Obliers reportedly collected $63,000 while with the women’s national team for a very short time.
But
the NFF allegedly owed Uche, a widow and mother of two, two years
salary. She was supposed to be paid N300,000 ($2000) monthly.
Uche
said, “Keshi has done very well but I will advise him to be patient
with his employers. Definitely, delay is not denial. Maybe they are
trying to sort out some things. There is no cause for alarm yet.”

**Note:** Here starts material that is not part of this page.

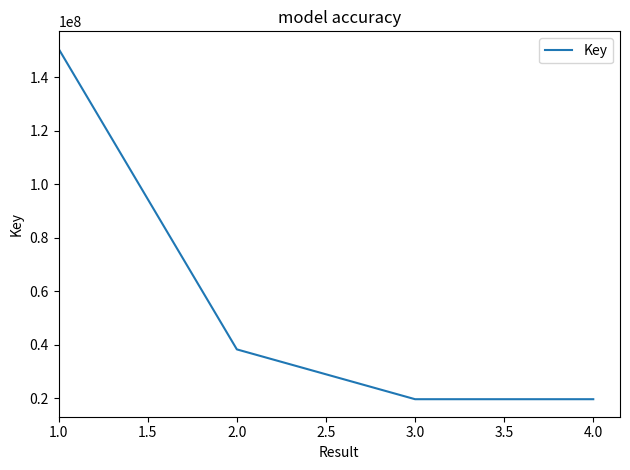

Approximately how many times larger is the value at 3.0 compared to 2.0?

0.5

An Eagles midfielder, who pleaded anonymity, said the NFF’s attitude could affect the national team psychologically.
“If
they don’t pay the coach his money, how are we sure they will pay our
allowances and bonuses. What they are doing can make the players not
give their best to the team. Personally, if I get injured while on
national duty, will anybody look my way again? This is not good for our
football. Pay the coach his money,” the player stated.
The
issue took a new twist on Thursday when the National Sports Commission
gave the NFF 48 hours to explain why the national coach was owed seven
months’ salary.
The NFF receives its funding from the sports commission.
“As
far as I am concerned, it is a national embarrassment. If they are
having challenges with raising money, they should have come to us. But
they have not complained to us that they cannot pay,” NSC
Director-General, Gbenga Elegbeleye, was quoted as saying.
He
added, “The coach is not like the secretariat staff, he is on a
contract. Because their staff have not been paid does not mean the
national coach should not be paid.
“If he gets sacked today, there is no gratuity, so why should he suffer?”